Nevada, we're assured, is "the coming metropolis of Southwest Missouri, a prosperous city with a brilliant future, the population doubles every four years."
"Nevada is the end of five railroad divisions. The Lanyon Smelter works now in course of erection will be among the largest in the world and employ hundreds of men. The Christian University now being built here is a beautiful structure and will give facilities for six hundred students. Cottey College is located here and is growing very popular. The Nevada Commercial College is a new enterprise and opens up in September with a strong faculty."
"The population of Nevada according to the census report of 1880 was 1,900, its present population is 10,000 and growing more rapidly than at any time in its history."
True, Nevada was just emerging from the decade of its most spectacular growth, though it never really reached 10,000, and has been pretty much stuck since 1888.
Things must have looked bright indeed to Nevada's leaders in that year. They couldn't see that many of the assets of which they boasted were destined for an early demise. Christian University, for one, hardly got off the ground; the building in a few short years was to become St. Francis Convent. The smelters were important for a time, but disappeared after 23 years. Even the railroads, thanks to the automobile, would begin to decline in the 1920s.
Schell City alone of the county's other towns gets a major buildup almost comparable to Nevada's. Much new construction had occurred there in the past couple of years, including new schools. Line drawings featured the high school and the homes of T. J. Smith and J. H. Maus, plus a full-page depiction of "Oliver Duck's Poled Angus and Jersey Herds."
Aside from Nevada and Schell City, other towns are mentioned only for their population: Walker 800, Moundville 300, Montevallo 300, Harwood 153, Deerfield 150, Connelly Springs 150, Clayton 100, Carbon Center 50, Metz 50, Amthew (?) 50, Little Osage 200, Bronaugh 100, Milo 50, Avola 50, Zodiac 50, Hoover 50, Rinehart 50, Green Springs 100. It's a good guess some of these surprising figures were more or less pulled out of the air. "Walker and Nevada run daily hacks to Green and Edwards Springs (?)"
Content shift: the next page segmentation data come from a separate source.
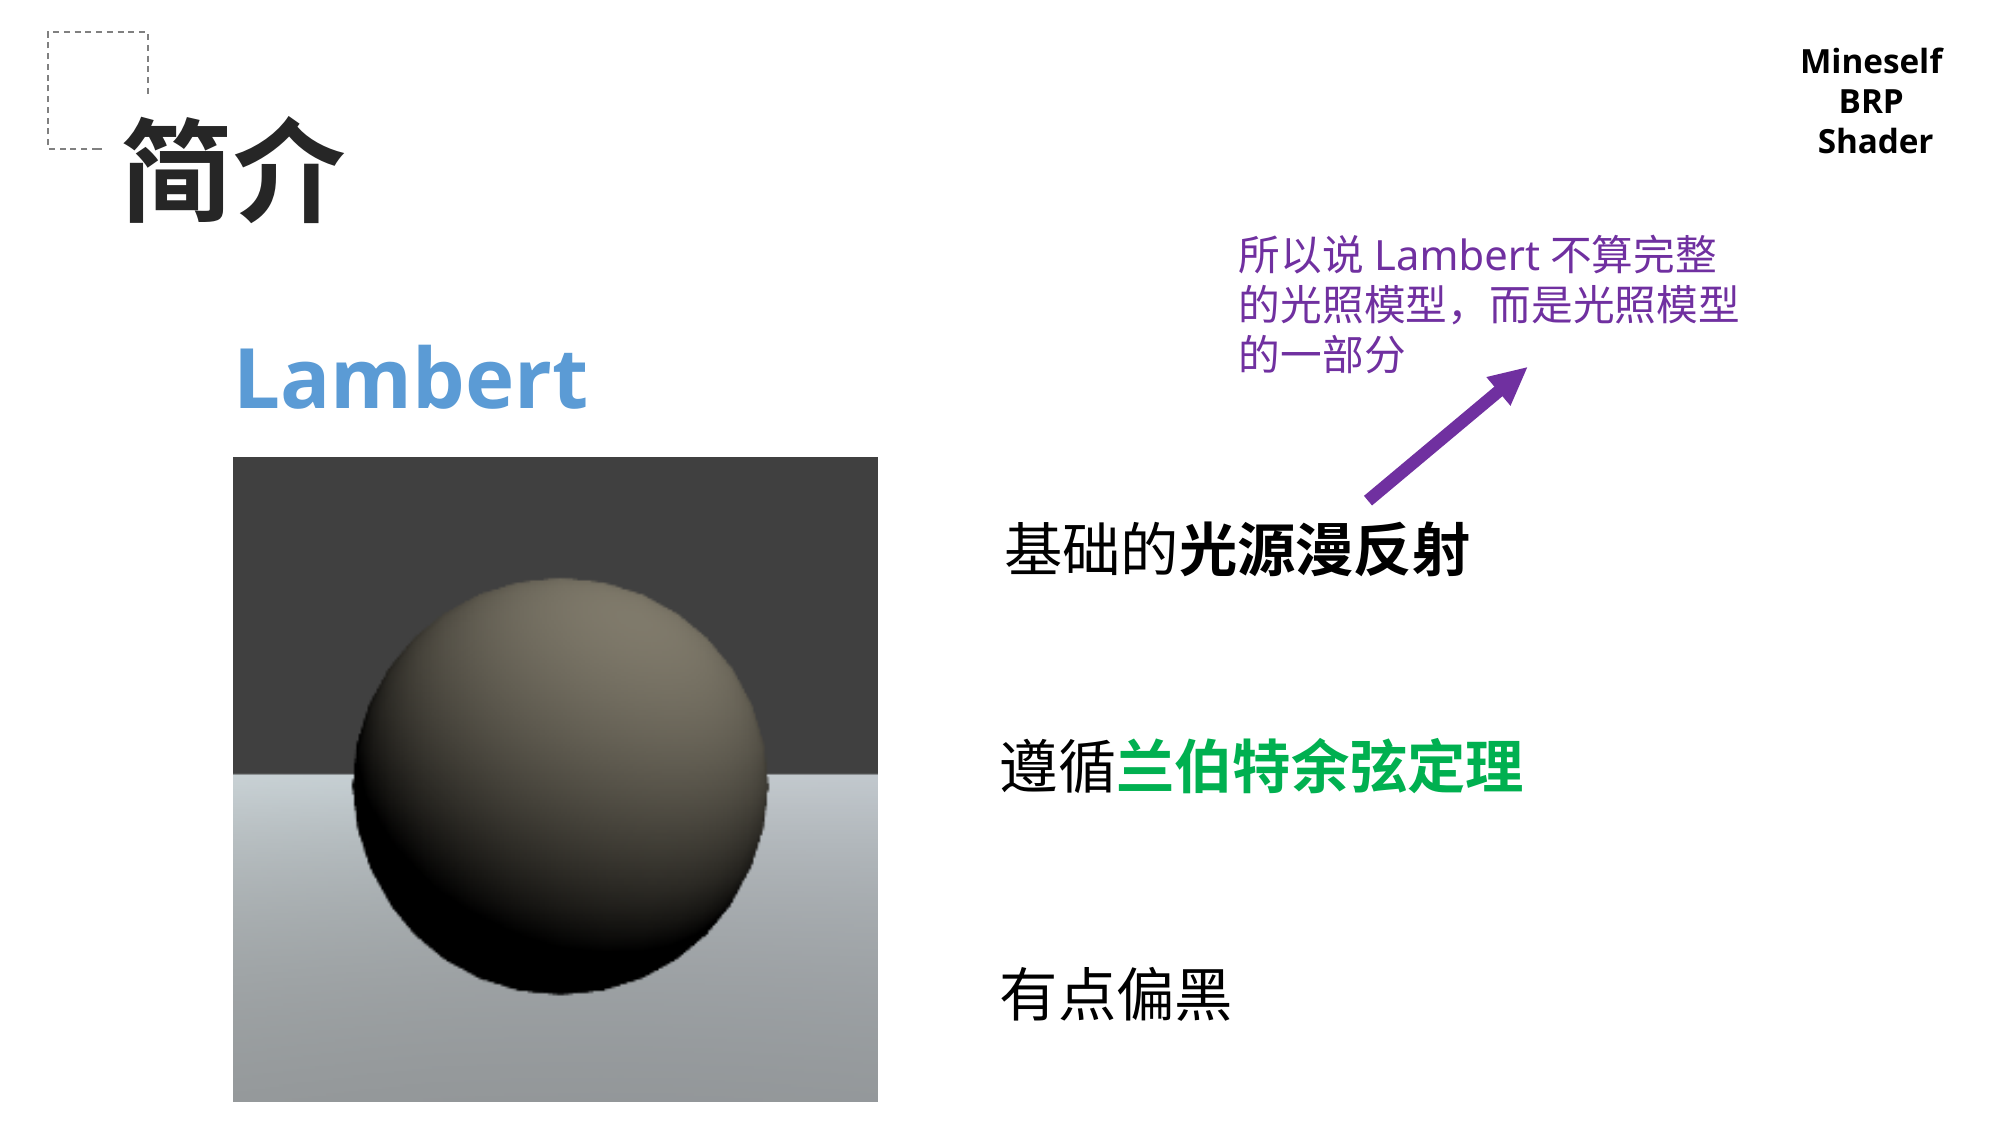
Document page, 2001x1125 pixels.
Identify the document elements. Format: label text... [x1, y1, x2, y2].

text_box [47, 31, 149, 150]
text_box [103, 96, 196, 173]
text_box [1367, 367, 1528, 501]
text_box 所以说Lambert不算完整的光照模型，而是光照模型的一部分 [1238, 228, 1756, 379]
text_box 简介 [120, 101, 1018, 237]
text_box 基础的光源漫反射 [1004, 513, 1522, 584]
text_box 遵循兰伯特余弦定理 [999, 730, 1676, 801]
text_box 有点偏黑 [999, 957, 1517, 1029]
text_box Lambert [233, 325, 1367, 426]
text_box Mineself BRP Shader [1788, 40, 1964, 160]
picture [233, 457, 879, 1102]
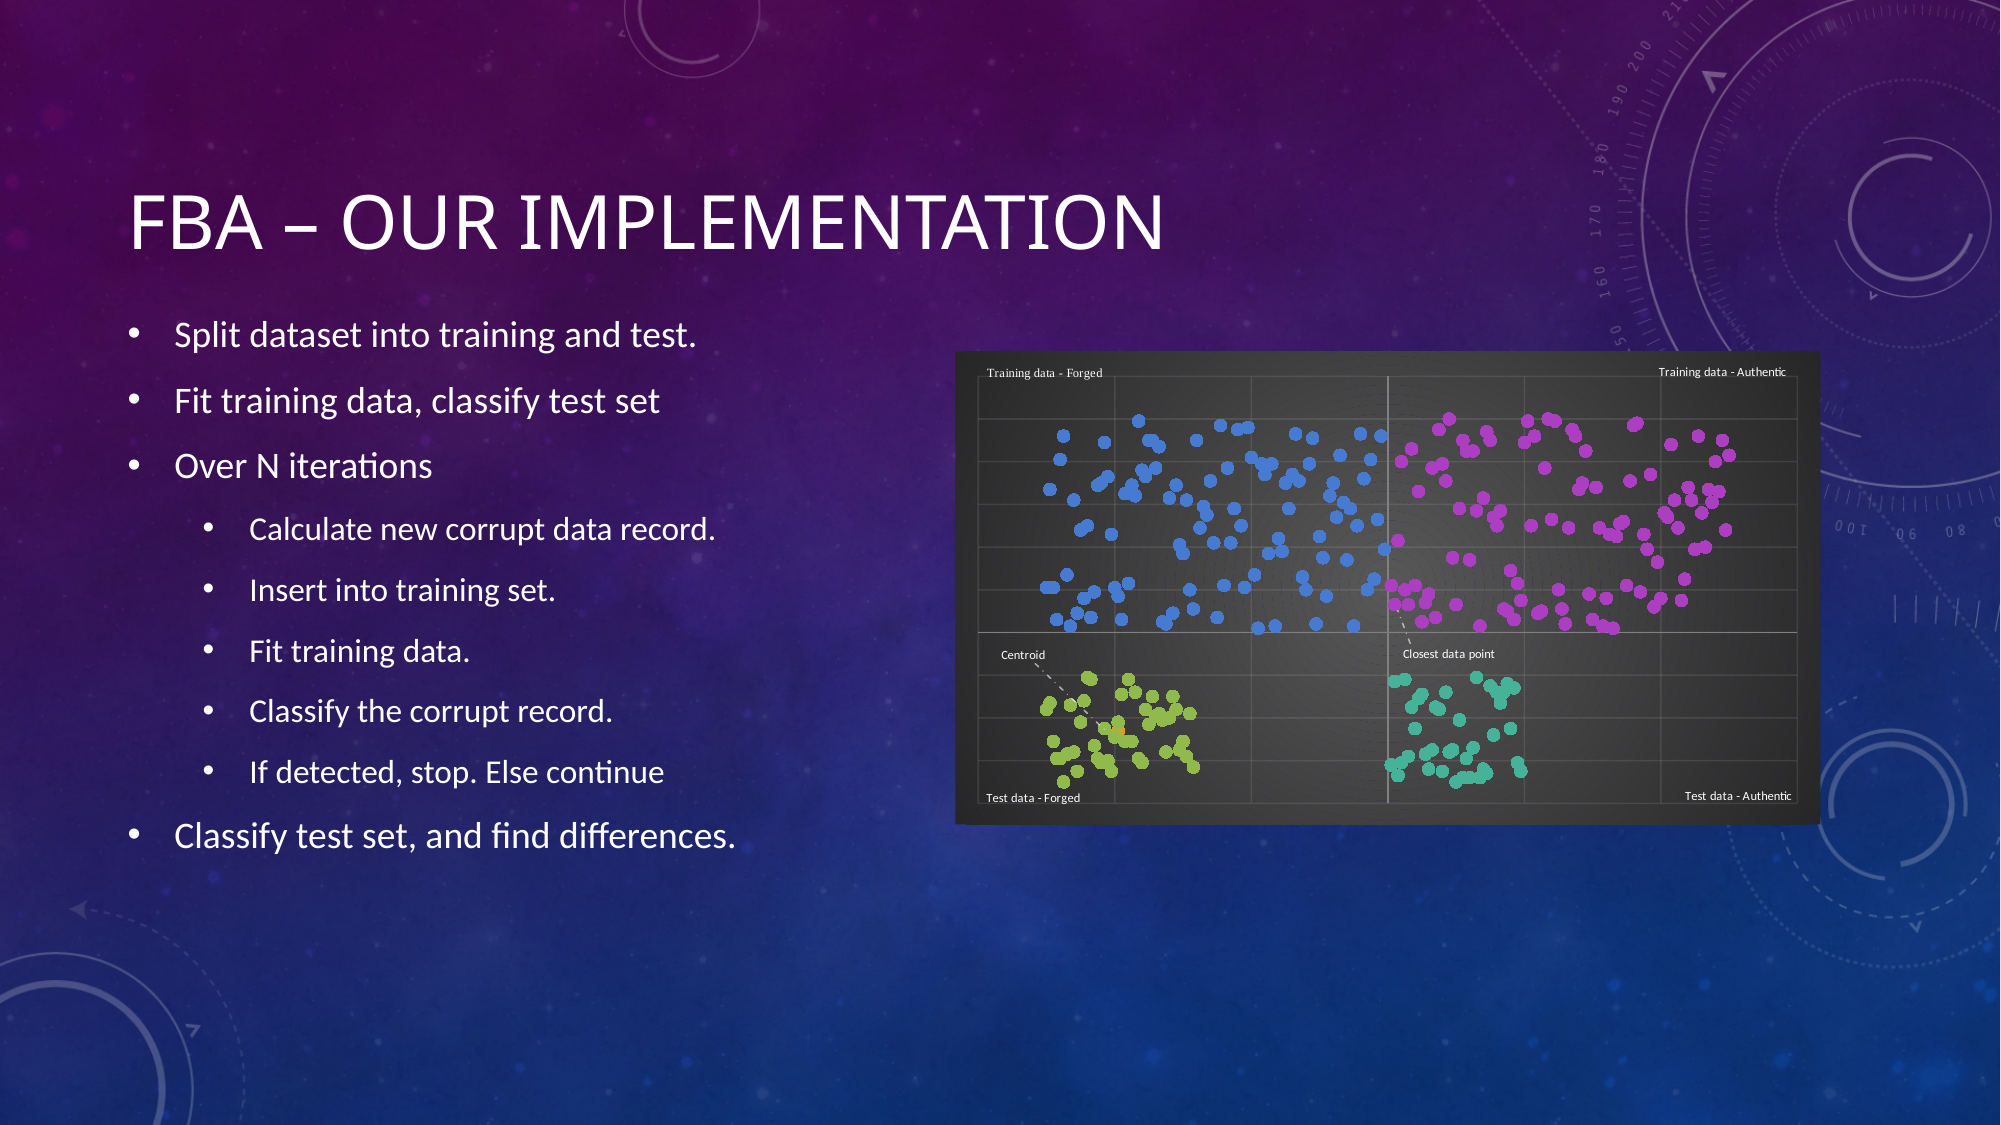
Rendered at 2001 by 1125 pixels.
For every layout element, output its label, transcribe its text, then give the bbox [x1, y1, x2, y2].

picture [0, 0, 2001, 1125]
chart [955, 351, 1821, 825]
list Split dataset into training and test. Fit training data, classify test set Over N iterations Calculate new corrupt data record. Insert into training set. Fit training data. Classify the corrupt record. If detected, stop. Else continue Classify test set, and find differences. [112, 351, 1775, 950]
title FBA – Our implementation [112, 99, 1775, 339]
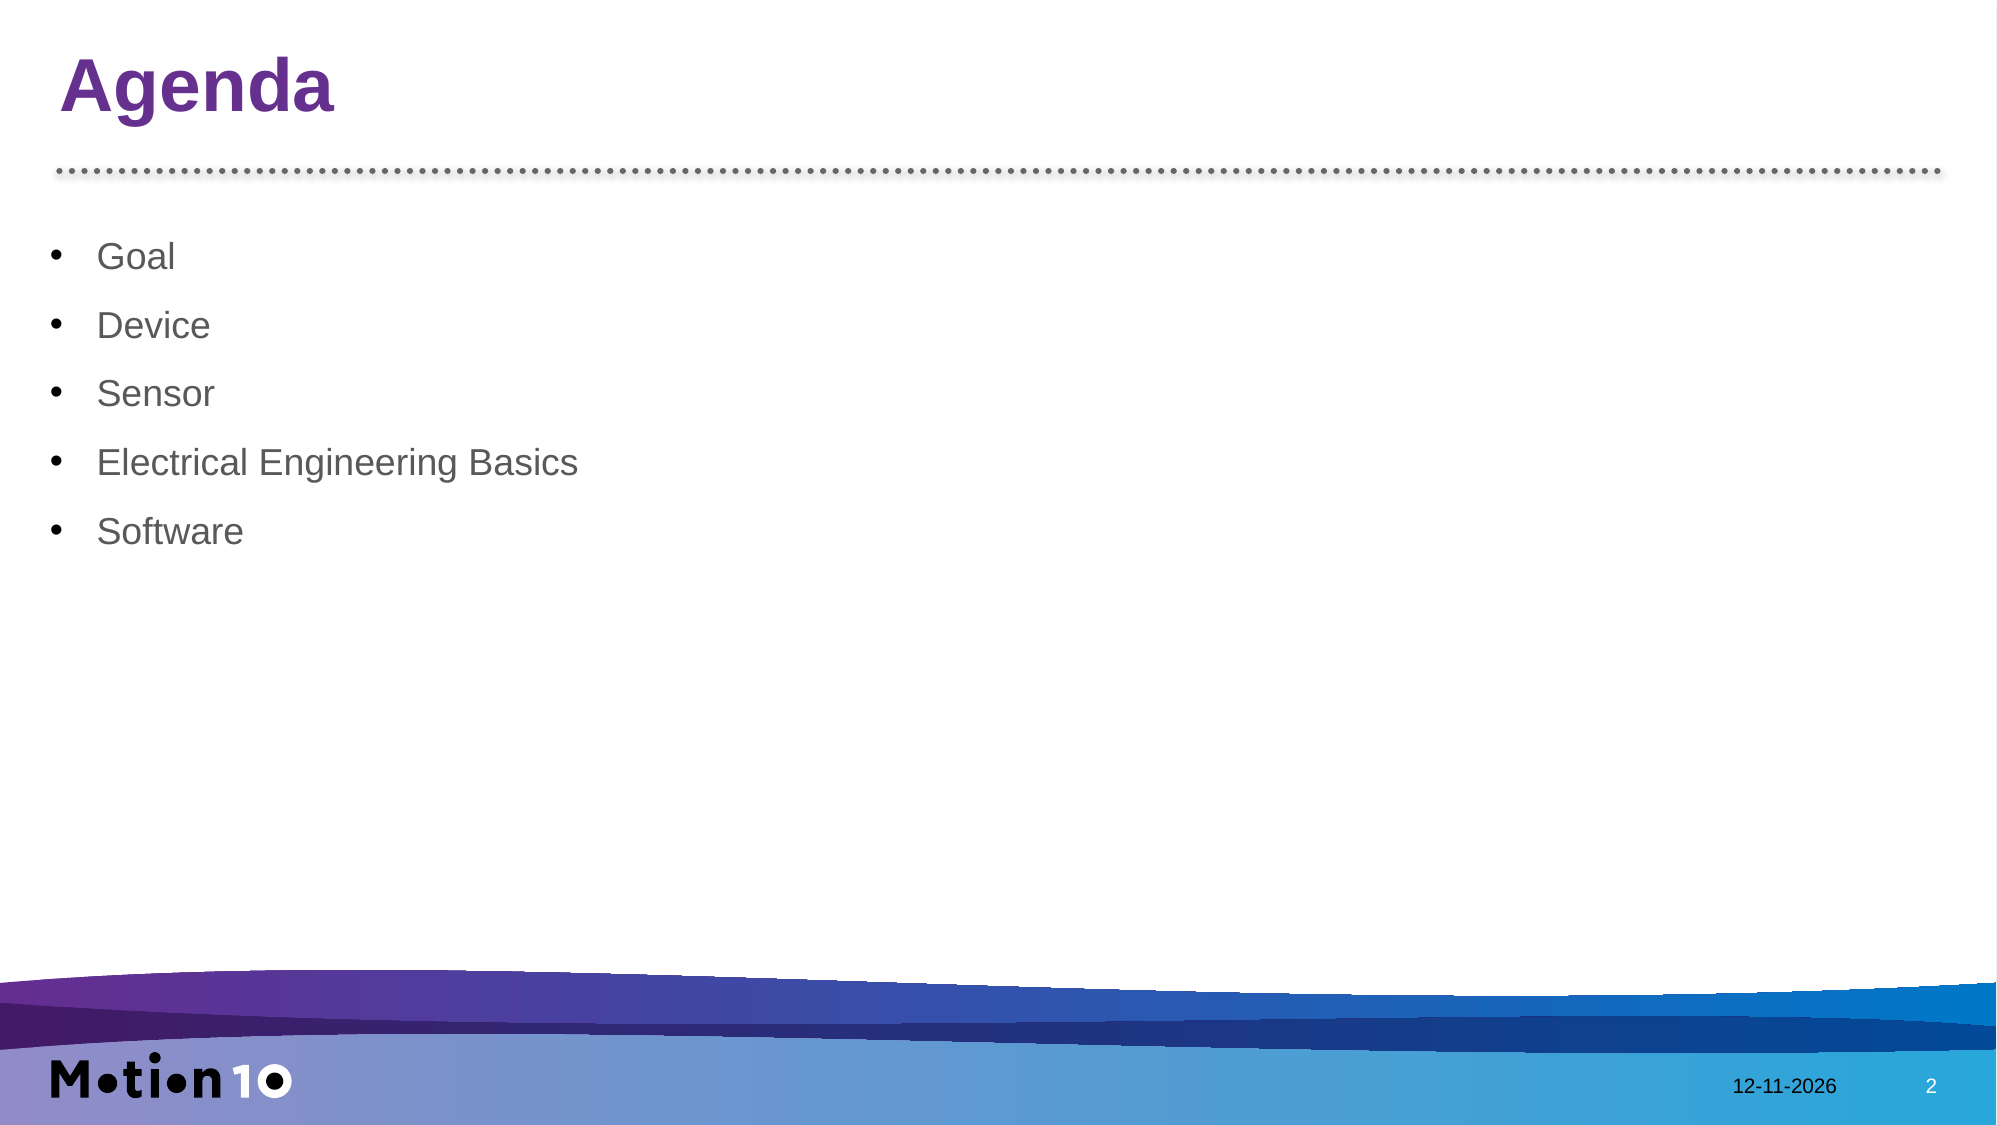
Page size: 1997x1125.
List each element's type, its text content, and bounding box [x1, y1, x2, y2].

list Goal Device Sensor Electrical Engineering Basics Software [49, 232, 1938, 946]
title Agenda [44, 7, 1938, 155]
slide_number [1385, 1055, 1827, 1116]
slide_number 2 [1827, 1055, 1953, 1116]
Paragraphs are devoted to the county's deposits of building stone, "grindstone grit" (for making grindstones and whetstones), "hydraulic cement rock," coal, asphalt, mineral paint and ochres, and most surprisingly, aluminum. "Should science discover any means to utilize and manufacture cheaply in large quantities this useful metal, the fire clay underlying our coal beds will be found to contain a large percent of the same."
"A species of lubricating oil is found in a number of places, and has been pronounced by experts as crude petroleum."
"Fire and potter's clay are found in fine quality, and have been utilized to a great extent in the manufacture of common crockery ware in years past, at Ellis and Deerfield. In late years, in the manufactory of tiling and fire bricks at Schell City, where there are inexhaustible quantities."
Improved farmland could be had for $17 to $40 an acre. Between 30 and 45 bushels of wheat per acre could be raised. This was "excellent country" for corn. Castor beans and sorghum cane were grown, and "flax seed is often sown for the purpose of obtaining ready money."
"Our prairie grass, that at an early day grew to twelve or more feet in height, is fast disappearing beneath the tread of roving herds of cattle."
What, one can't help wondering, became of the Southwest Missouri Immigration Society? How long did it last? And was it considered a success?